Besides being heretics, these men were also invariably schismatics. That was not only the case because heresy in the nature of the case is schismatic, inasmuch as it threatens the basis for the church’s unity, which is the truth. But these men were schismatics because they refused to submit to the decisions of the church, refused to recant their errors, stubbornly persisted in their false teachings, and led their followers out of the orthodox church. They were gifted and articulate men. They all had their supporters and sympathizers. But when their errors were condemned, they refused to recant. They are not all Husses and Luthers who refuse to recant. Some are “ensnared of the devil” and “taken captive by him at his will” (II Tim. 2:26). And where are they today? Not only outside of the orthodox church, but scattered to the four winds—under the judgment of God. An awful warning to schismatics in our day.

The heresies that are mentioned in this particular paragraph are of two sorts. Either they denied the union of the two natures of Christ in His one divine person, or they failed to do justice to the two distinct natures of Christ which, although united in the one divine person, nonetheless remained two distinct natures, the human nature and the divine nature.

Nestorius and his followers so separated the two natures that the end result was that Christ had two distinct persons. The “madness of Eutyches” that the SHC “execrates” is really the opposite of Nestorius. Eutychus had been an outspoken opponent of Nestorius, but his vehement condemnation of the teaching of Nestorius led him to an equally extreme although opposite view. He denied that Christ was “consubstantial” with us men.
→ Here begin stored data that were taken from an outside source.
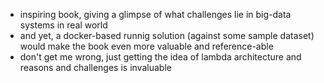 
* inspiring book, giving a glimpse of what challenges lie in big-data systems in real world
* and yet, a docker-based runnig solution (against some sample dataset) would make the book even more valuable and reference-able
* don't get me wrong, just getting the idea of lambda architecture and reasons and challenges is invaluable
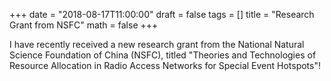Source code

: +++
date = "2018-08-17T11:00:00"
draft = false
tags = []
title = "Research Grant from NSFC"
math = false
+++

I have recently received a new research grant from the National Natural Science Foundation of China (NSFC), titled "Theories and Technologies of Resource Allocation in Radio Access Networks for Special Event Hotspots"!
He taught that the human and the divine natures combined to form a new, composite nature. The Monothelites and Monophysites denied the distinction between the two natures, the former asserting that Christ had only one (mono-) will, while the latter taught that Christ had only one nature. Both errors “destroy the property of the human nature.”

Thus, with Bullinger, “we repeat: one true God and man,” whom we confess and whom we worship now in the church on earth, and one day with the church in glory.